What needs to be done ▸
Format each line of the items below as a row in a Markdown table with two columns, Row and Line, numbering the rows in order and skipping blank lines. Leave the pictures out.

Data supplied ▸

▼

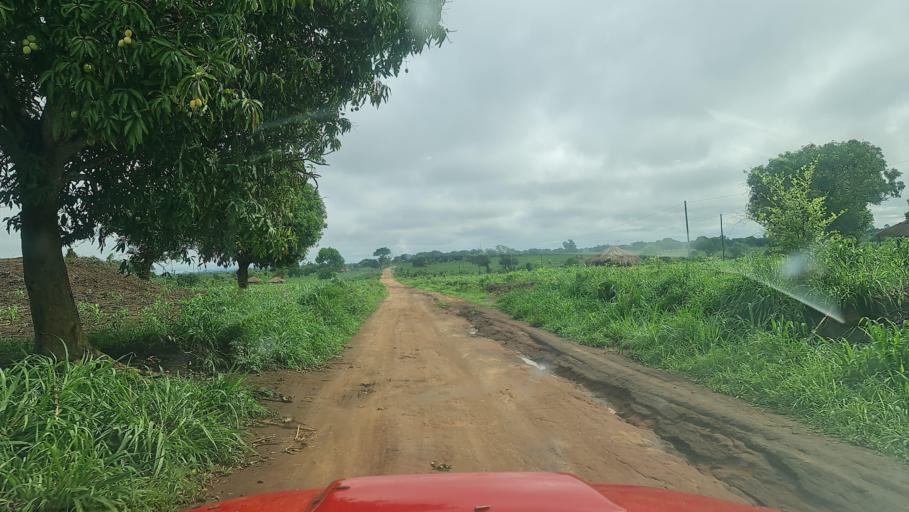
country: MW
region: Southern Region
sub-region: Nsanje District
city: Nsanje
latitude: -17.2090
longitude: 35.6798
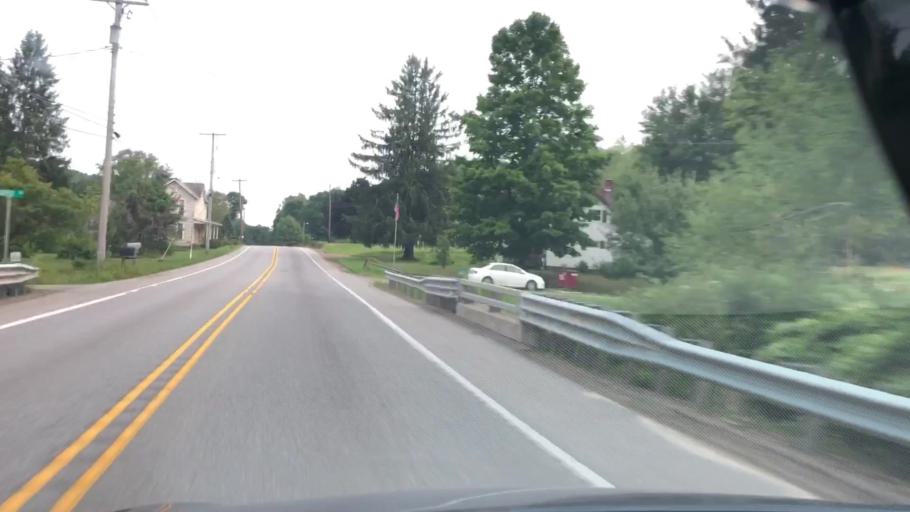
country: US
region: Pennsylvania
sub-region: Venango County
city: Hasson Heights
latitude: 41.5049
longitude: -79.7027
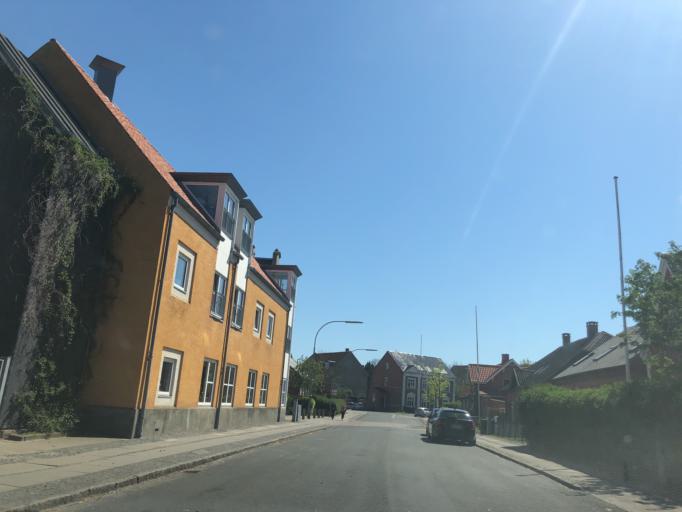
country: DK
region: Zealand
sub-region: Slagelse Kommune
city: Korsor
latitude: 55.3282
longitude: 11.1420
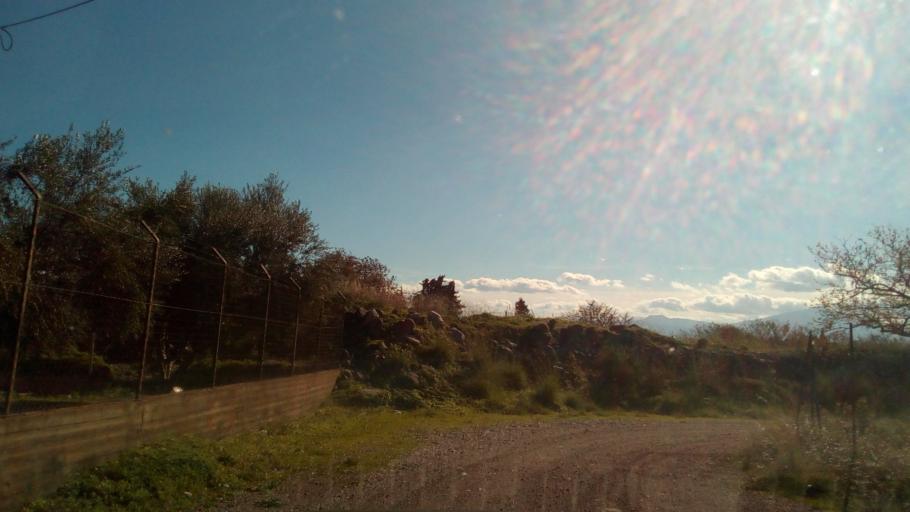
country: GR
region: West Greece
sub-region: Nomos Achaias
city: Kamarai
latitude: 38.3944
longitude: 22.0012
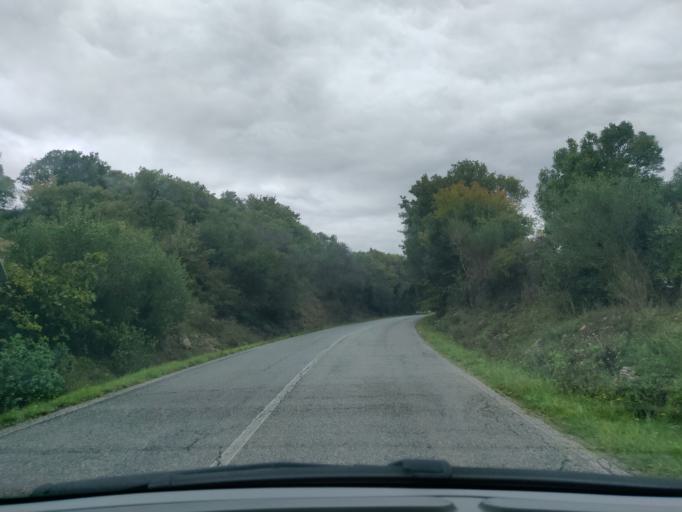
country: IT
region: Latium
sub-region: Citta metropolitana di Roma Capitale
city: Allumiere
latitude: 42.1343
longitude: 11.8698
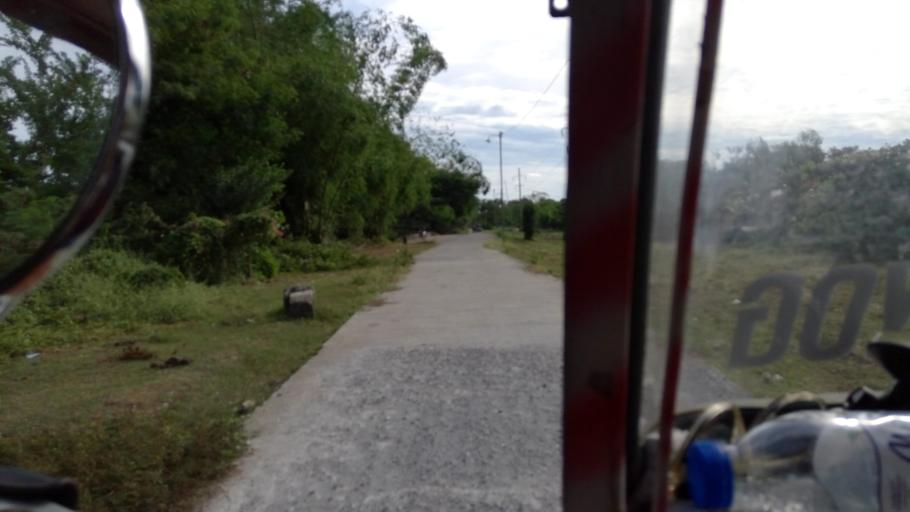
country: PH
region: Ilocos
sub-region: Province of La Union
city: San Eugenio
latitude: 16.3689
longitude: 120.3524
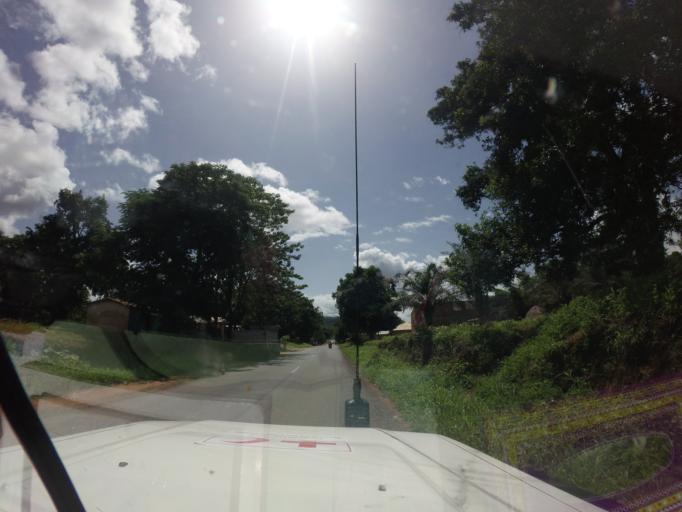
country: GN
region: Mamou
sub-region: Mamou Prefecture
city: Mamou
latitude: 10.1813
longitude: -11.8387
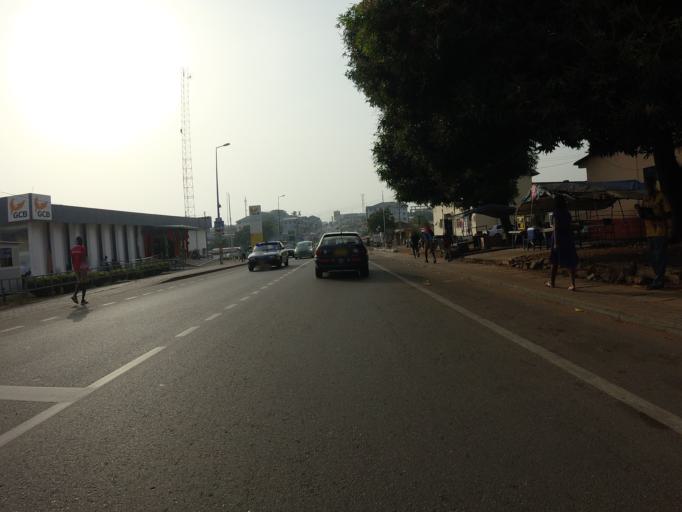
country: GH
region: Volta
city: Ho
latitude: 6.6108
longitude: 0.4707
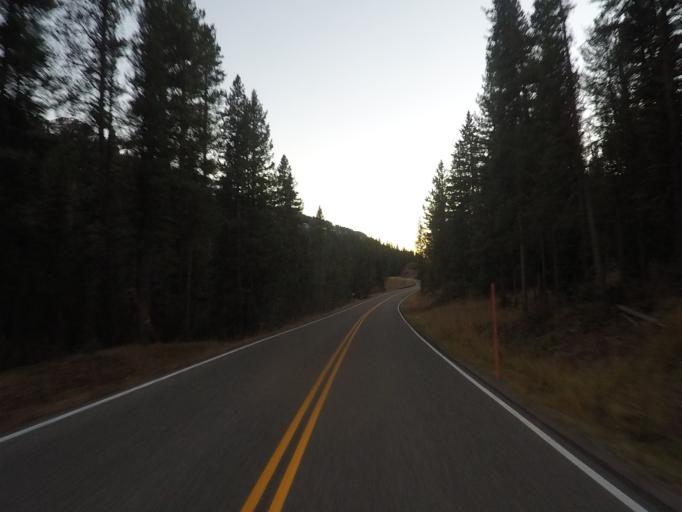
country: US
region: Montana
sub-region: Stillwater County
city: Absarokee
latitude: 44.9314
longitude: -110.0852
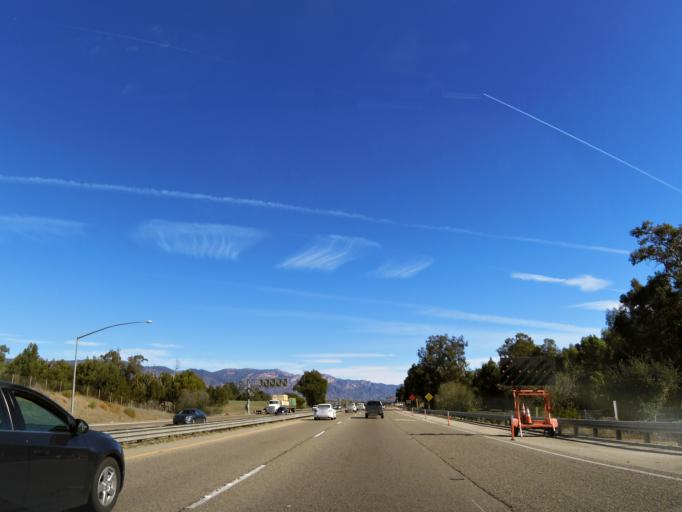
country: US
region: California
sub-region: Santa Barbara County
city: Isla Vista
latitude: 34.4358
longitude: -119.8625
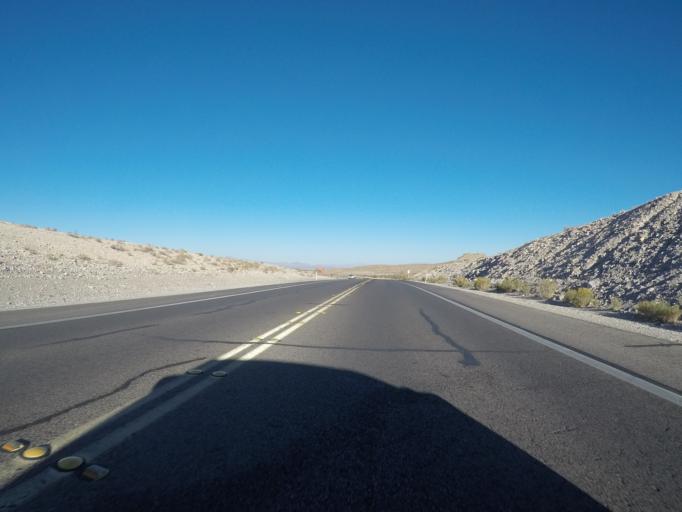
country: US
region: Nevada
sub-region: Clark County
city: Summerlin South
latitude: 36.1485
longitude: -115.3761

▲

Full answer ▸
| Row | Line |
|---|---|
| 1 | country: MW |
| 2 | region: Southern Region |
| 3 | sub-region: Nsanje District |
| 4 | city: Nsanje |
| 5 | latitude: -17.2090 |
| 6 | longitude: 35.6798 |
| 7 | country: US |
| 8 | region: Pennsylvania |
| 9 | sub-region: Venango County |
| 10 | city: Hasson Heights |
| 11 | latitude: 41.5049 |
| 12 | longitude: -79.7027 |
| 13 | country: DK |
| 14 | region: Zealand |
| 15 | sub-region: Slagelse Kommune |
| 16 | city: Korsor |
| 17 | latitude: 55.3282 |
| 18 | longitude: 11.1420 |
| 19 | country: GR |
| 20 | region: West Greece |
| 21 | sub-region: Nomos Achaias |
| 22 | city: Kamarai |
| 23 | latitude: 38.3944 |
| 24 | longitude: 22.0012 |
| 25 | country: IT |
| 26 | region: Latium |
| 27 | sub-region: Citta metropolitana di Roma Capitale |
| 28 | city: Allumiere |
| 29 | latitude: 42.1343 |
| 30 | longitude: 11.8698 |
| 31 | country: PH |
| 32 | region: Ilocos |
| 33 | sub-region: Province of La Union |
| 34 | city: San Eugenio |
| 35 | latitude: 16.3689 |
| 36 | longitude: 120.3524 |
| 37 | country: GN |
| 38 | region: Mamou |
| 39 | sub-region: Mamou Prefecture |
| 40 | city: Mamou |
| 41 | latitude: 10.1813 |
| 42 | longitude: -11.8387 |
| 43 | country: GH |
| 44 | region: Volta |
| 45 | city: Ho |
| 46 | latitude: 6.6108 |
| 47 | longitude: 0.4707 |
| 48 | country: US |
| 49 | region: Montana |
| 50 | sub-region: Stillwater County |
| 51 | city: Absarokee |
| 52 | latitude: 44.9314 |
| 53 | longitude: -110.0852 |
| 54 | country: US |
| 55 | region: California |
| 56 | sub-region: Santa Barbara County |
| 57 | city: Isla Vista |
| 58 | latitude: 34.4358 |
| 59 | longitude: -119.8625 |
| 60 | country: US |
| 61 | region: Nevada |
| 62 | sub-region: Clark County |
| 63 | city: Summerlin South |
| 64 | latitude: 36.1485 |
| 65 | longitude: -115.3761 |